The Rodgers and Hammerstein licensing company’s president, Ted Chapin, joined Shenton on the stage after the show last night to explain that Pipe Dream stuttered because its genesis was so fraught and Rodgers made two massive blunders. He cast an inflexible opera singer as the madame and hired Harold Clurman as the director (Clurman was an “intellectual” critic and all-rounder; his history of the Group Theatre he founded with Clifford Odets, The Fervent Years, is one of the best of all theatre books).
And then, three months after it opened, New York woke up with My Fair Lady on its doorstep and Pipe Dream faded, along with all the pipe dreams in the saloon bar of Eugene O’Neill’s The Iceman Cometh ten years earlier. The title of the musical is also a puzzle; turns out that the vagrant romantic heroine, Suzy (done with an understated, tactful charm by Charlotte Scott), lives in a boiler-room stuck up a pipe.

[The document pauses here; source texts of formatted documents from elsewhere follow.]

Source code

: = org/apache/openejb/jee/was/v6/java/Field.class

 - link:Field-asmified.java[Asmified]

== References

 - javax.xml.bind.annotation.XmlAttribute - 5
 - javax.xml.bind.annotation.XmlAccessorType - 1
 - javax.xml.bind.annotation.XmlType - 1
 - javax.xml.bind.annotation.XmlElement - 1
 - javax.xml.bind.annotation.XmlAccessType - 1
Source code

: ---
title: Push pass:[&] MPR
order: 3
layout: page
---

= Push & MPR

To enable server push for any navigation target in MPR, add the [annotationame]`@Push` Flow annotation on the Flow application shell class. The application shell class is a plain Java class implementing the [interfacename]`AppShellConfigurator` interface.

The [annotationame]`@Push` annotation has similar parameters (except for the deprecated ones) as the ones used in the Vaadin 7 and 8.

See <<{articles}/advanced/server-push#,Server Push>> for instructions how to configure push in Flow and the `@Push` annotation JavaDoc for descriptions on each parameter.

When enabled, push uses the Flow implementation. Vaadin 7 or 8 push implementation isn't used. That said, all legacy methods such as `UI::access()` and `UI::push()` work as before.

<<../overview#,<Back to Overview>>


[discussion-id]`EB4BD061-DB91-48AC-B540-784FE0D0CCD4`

That’s when she’s not whoring away with the other gals, though the only real raunchiness is provided by Lizzi Gee’s dynamic choreography, a splendid lingerie-clad eyeful of haunch and buttock at indecently close (hind)quarters.
Kieran Brown is terrific as the marine biologist, Doc, and there’s a lovely dim character called Hazel – his over-fecund mum had run out of boys’ names – who has his moment in the spotlight with his own song, “Thinkin'”, which a goofily endearing Nick Martland makes sound much better than it is.
Someone walks up to him and says, “Hi, Hazel,” which amused those of us who remember Hy Hazell, a great musical comedy star who kicked up her legs with Anna Neagle in the long-running Charlie Girl; in fact, the first show Rodgers wrote after Oscar Hammerstein’s death, No Strings, featured Hy Hazell in the London premiere at Her Majesty’s in 1963… little known fact: Hy Hazell choked to death eating a steak (Bye, Hazell).
Shenton suggested to Ted Chapin that Pipe Dream had been the Viva Forever! of its day, an insult Chapin took with a good-humoured shrug but which Viva Forever! producer Judy Cramer can only construe as a massive compliment. Shenton was intending a remark about the notoriety of the show’s flop status, though Rodgers in his autobiography said that the show only suffered from the fact that he and Oscar Hammerstein had written it. Had they been a couple of unknowns, he said, it might have been better received.
He should have known by then, of course, that all great musicals rarely get unanimously favourable reviews, and Pipe Dream was and remains little more than a mood piece with music, and not music from the very top drawer. But as the Union proves, music by Rodgers doesn’t have to be from the top drawer to be better than most everyone else’s.
The great power of The Sound of Music – or The Sound of Mucus as those of us with heavy summer colds have been calling it this week – is the store it places by the redemptive power of music itself. Maria is a conduit of the inseparable streams of music and love, and the scene in which she instructs the children in the simplest of songs, “Do-Re-Mi”, is not only a scene of genius, it is as delightful, joyous and moving as any scene in Shakespeare or Tennessee Williams.